【 背景】第二世代抗ヒスタミン薬terfenadineは、過量投与、肝疾患や電解質異常の存在およびcytochrome P450阻害薬との併用でtorsade de pointes(TdP)を誘発しやすいことが知られている。代表的な催不整脈モデルである慢性房室ブロック(AVB)犬は、TdPが誘発されるとその大半は心室細動に移行して死亡するので、クロスオーバー比較試験には適さないが、AVBサルは発生したTdPが自然停止するため、同一個体を用いた試験を実施できる可能性がある。
【目的】AVBサルを用いて、①cytochrome P450阻害薬とterfenadineの併用投与、②溶媒および③terfenadine単独投与による不整脈発生をクロスオーバー法で評価し、薬物相互作用に基づくTdP発生を予測する試験系としての有用性を検討した。
【方法】雌雄カニクイザル(計n=4)を5% pentobarbital(25 mg/kg, i.v.)で全身麻酔し、カテーテル焼灼法を用いて、房室ブロックを作成した。術後12か月以上経過した個体にホルター心電計を装着し、①ketoconazole(100 mg/kg)投与1時間後にterfenadine(30 mg/kg)投与、②0.5% methylcellulose(MC、5 mL/kg)投与および③terfenadine(30 mg/kg)投与を1週間以上の投与間隔をあけて、無麻酔下で経口的に実施した。薬物投与1時間前から投与後21時間までの心電図を評価した。
【結果】動物の死亡は認めなかった。Ketoconazoleとterfenadineの併用では4例全例でTdPが誘発された一方、0.5% MCおよびterfenadine単独投与では誘発されなかった。TdP誘発回数は29±16回/21 h(4-73回/21 h)、TdP持続時間は3.5±0.4 s(1.3-20.6 s)であった。Ketoconazoleとterfenadineの併用は心室拍動数を変化させなかったが、QTcを有意に延長した。0.5% MCは心室拍動数を有意に減少させたが、QTcには影響を与えなかった。一方、terfenadine単独投与は心室拍動数を有意に減少させ、QTcを延長した。
【結語】AVBサルは薬物相互作用に基づくTdPの発生予測に適切な動物モデルであると考えられた。

## 抽出データ

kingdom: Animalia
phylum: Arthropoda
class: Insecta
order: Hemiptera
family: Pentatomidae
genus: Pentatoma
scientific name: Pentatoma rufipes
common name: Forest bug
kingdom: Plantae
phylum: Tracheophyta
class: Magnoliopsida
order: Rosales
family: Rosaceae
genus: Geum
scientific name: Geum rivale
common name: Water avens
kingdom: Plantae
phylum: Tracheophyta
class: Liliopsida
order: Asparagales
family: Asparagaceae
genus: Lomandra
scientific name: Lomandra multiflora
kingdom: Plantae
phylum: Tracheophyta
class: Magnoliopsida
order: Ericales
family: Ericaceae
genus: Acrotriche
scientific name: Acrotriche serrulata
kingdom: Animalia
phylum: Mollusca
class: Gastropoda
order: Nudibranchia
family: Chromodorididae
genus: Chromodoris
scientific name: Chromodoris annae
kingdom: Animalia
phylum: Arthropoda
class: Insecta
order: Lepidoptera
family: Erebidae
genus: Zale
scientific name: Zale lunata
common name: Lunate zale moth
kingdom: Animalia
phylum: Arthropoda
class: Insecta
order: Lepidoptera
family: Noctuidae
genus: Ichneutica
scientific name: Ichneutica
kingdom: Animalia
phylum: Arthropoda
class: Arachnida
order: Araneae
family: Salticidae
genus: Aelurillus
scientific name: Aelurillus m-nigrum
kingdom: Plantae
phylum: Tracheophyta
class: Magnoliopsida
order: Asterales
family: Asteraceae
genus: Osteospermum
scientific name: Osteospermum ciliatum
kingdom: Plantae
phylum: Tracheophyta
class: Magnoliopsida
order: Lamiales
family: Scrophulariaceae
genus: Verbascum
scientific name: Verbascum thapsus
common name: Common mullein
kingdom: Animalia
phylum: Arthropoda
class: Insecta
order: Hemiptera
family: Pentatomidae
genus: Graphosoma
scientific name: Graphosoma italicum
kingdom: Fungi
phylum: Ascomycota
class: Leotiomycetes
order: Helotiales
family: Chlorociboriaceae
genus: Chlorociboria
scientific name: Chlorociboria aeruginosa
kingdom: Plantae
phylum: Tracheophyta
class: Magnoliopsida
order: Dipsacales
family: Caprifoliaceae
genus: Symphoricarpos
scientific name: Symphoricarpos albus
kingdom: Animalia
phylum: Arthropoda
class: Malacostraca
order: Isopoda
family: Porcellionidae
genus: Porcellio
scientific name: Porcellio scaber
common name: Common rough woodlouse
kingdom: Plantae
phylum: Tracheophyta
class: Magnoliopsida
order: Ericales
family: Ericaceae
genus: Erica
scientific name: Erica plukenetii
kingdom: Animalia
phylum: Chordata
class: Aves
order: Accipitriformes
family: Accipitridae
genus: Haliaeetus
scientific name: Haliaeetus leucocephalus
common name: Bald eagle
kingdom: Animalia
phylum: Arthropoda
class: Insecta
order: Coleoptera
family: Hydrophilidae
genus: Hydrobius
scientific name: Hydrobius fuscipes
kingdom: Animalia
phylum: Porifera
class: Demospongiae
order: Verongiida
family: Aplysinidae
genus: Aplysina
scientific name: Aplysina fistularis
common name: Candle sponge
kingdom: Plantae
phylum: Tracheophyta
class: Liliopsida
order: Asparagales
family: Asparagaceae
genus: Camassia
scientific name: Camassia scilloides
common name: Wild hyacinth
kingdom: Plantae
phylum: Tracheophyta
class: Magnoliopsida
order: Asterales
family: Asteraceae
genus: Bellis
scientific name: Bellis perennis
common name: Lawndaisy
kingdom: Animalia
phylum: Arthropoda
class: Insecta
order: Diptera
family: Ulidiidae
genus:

## 作業一覧
1. 本文の【方法】で、サルに投与された薬や溶媒を全部挙げてください。
2. 本文にある「Ketoconazoleとterfenadineの併用は心室拍動数を変化させなかったが、QTcを有意に延長した。」という一文を英語に訳してください。
これらの行はここでは使いません。

## 課題ごとの答え
1.
- pentobarbital
- ketoconazole
- terfenadine
- methylcellulose(MC)

2. The combined administration of ketoconazole and terfenadine did not change the ventricular rate, but significantly prolonged QTc.